“House of Cards” vs. Real D.C.

NEW YORK (CNN) – The Netflix hit “House of Cards” has Washington a buzz as fans, including president Obama, devour the new season.

A spoiler alert first here, the second season premiered last Friday, and it contains some interesting congressional scenarios. How real are those scenarios?

Here are two stories about reforming social safety-net, or “entitlement”, spending in Washington. One from real life and one from Netflix’s “House of Cards.” amazingly the more cynical version is not the bloody, sleazy, amoral Hollywood version.

If you can get past the show’s almost criminal errors in senate procedure, the plot lines, believe it or not, are kind of similar.

Start with the proposition that both Democratic and Republican lawmakers, in both real life and the TV show, believe these programs, such as Medicare, need to be reformed, that not enough money is going in and too much is going out.

Now let me give you a minor spoiler alert. In the first few episodes of the new season of the Netflix show, lawmakers actually pass a controversial reform: they raise the retirement age to 68.

In the show, Democrats have to do it on their own, after Republicans walk away, right before a key vote. Here’s the point here. The Democrats do it on their own.

Now, this would be a good time for a Frank Underwood-like aside to the camera. Please understand, I’m not taking a position on raising the retirement age or Medicare reforms, but, regardless of the merits, it would be a significant and very politically risky thing to do.

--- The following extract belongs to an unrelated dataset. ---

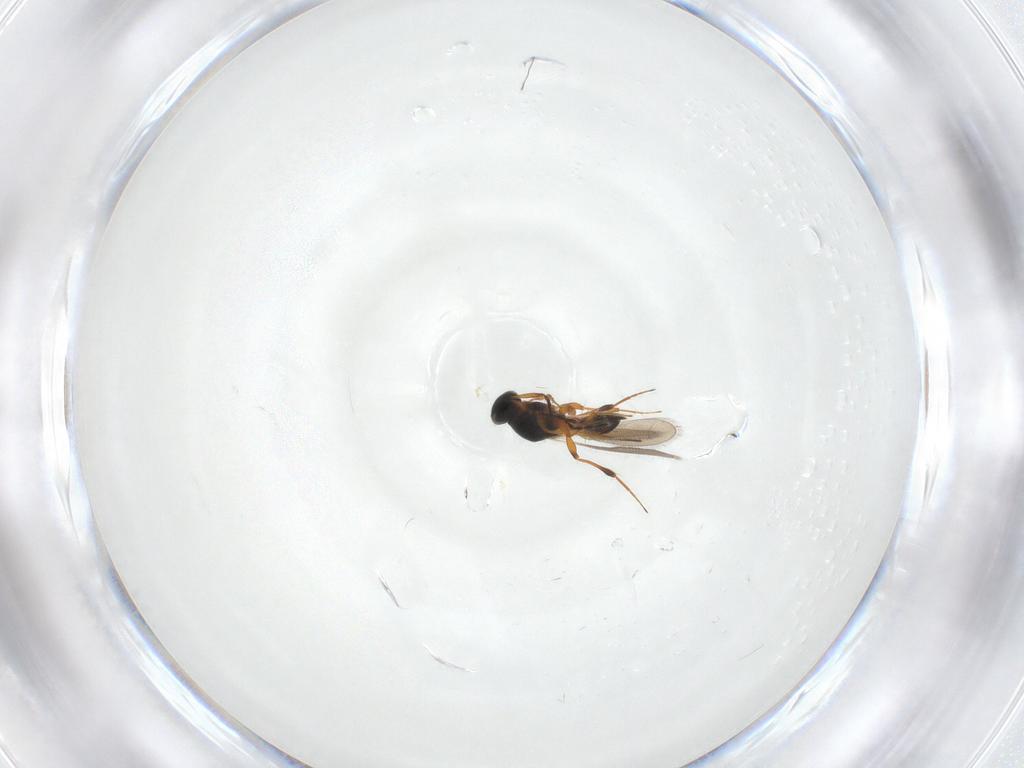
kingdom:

You don’t see President Obama or Vice President Biden making such a big policy move, despite their claim that they lack a political dancing partner.

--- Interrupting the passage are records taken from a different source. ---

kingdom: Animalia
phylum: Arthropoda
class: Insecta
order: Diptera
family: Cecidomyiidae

In fact, this week, in real life Washington, the Obama administration dropped “chained CPI,” or consumer price index, from their 2015 budget proposal.

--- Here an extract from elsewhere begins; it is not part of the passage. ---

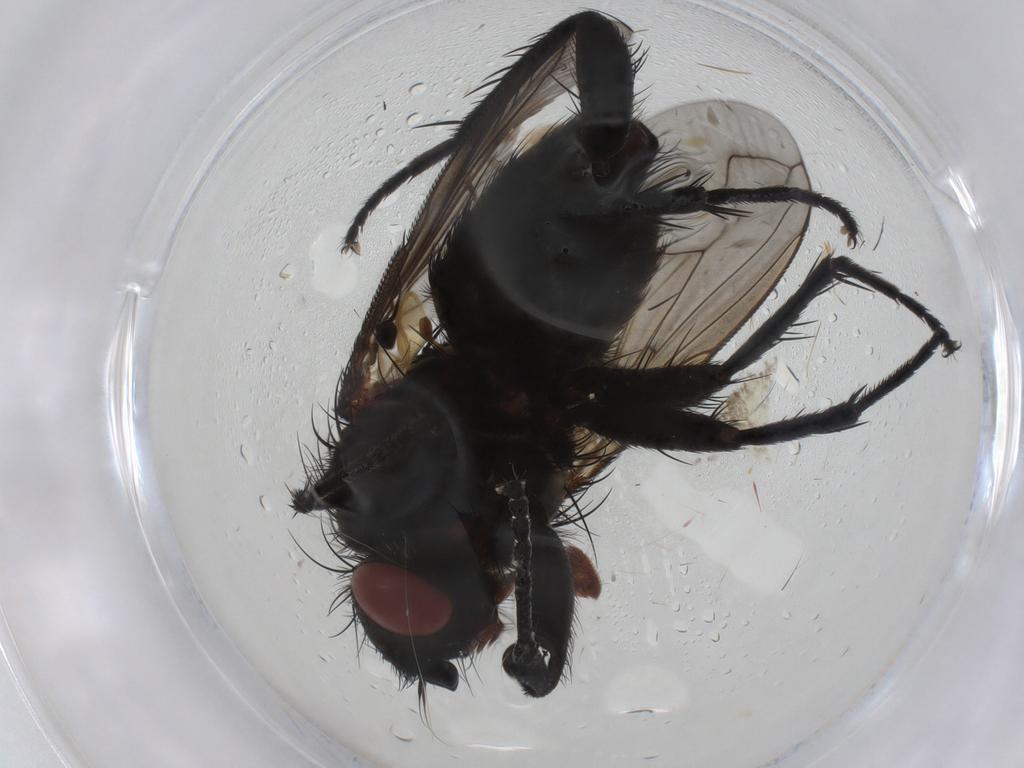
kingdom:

What is chained CPI? It’s a change in the inflation formula used to determine cost-of-living increases in social security checks.

That proposal, once on the table, now off the table, would not slow the growth in social security spending as much as the “house of cards” idea of raising the retirement age. It would slow growth.

President Obama recently expressed envy at Frank Underwood’s abilities to get things done in Washington.

Fans of “House of Cards” know that many of Underwood’s ways of achieving things are downright illegal, not just immoral, but it also turns out, news flash, the real-life politicians aren’t as courageous as their TV counterparts.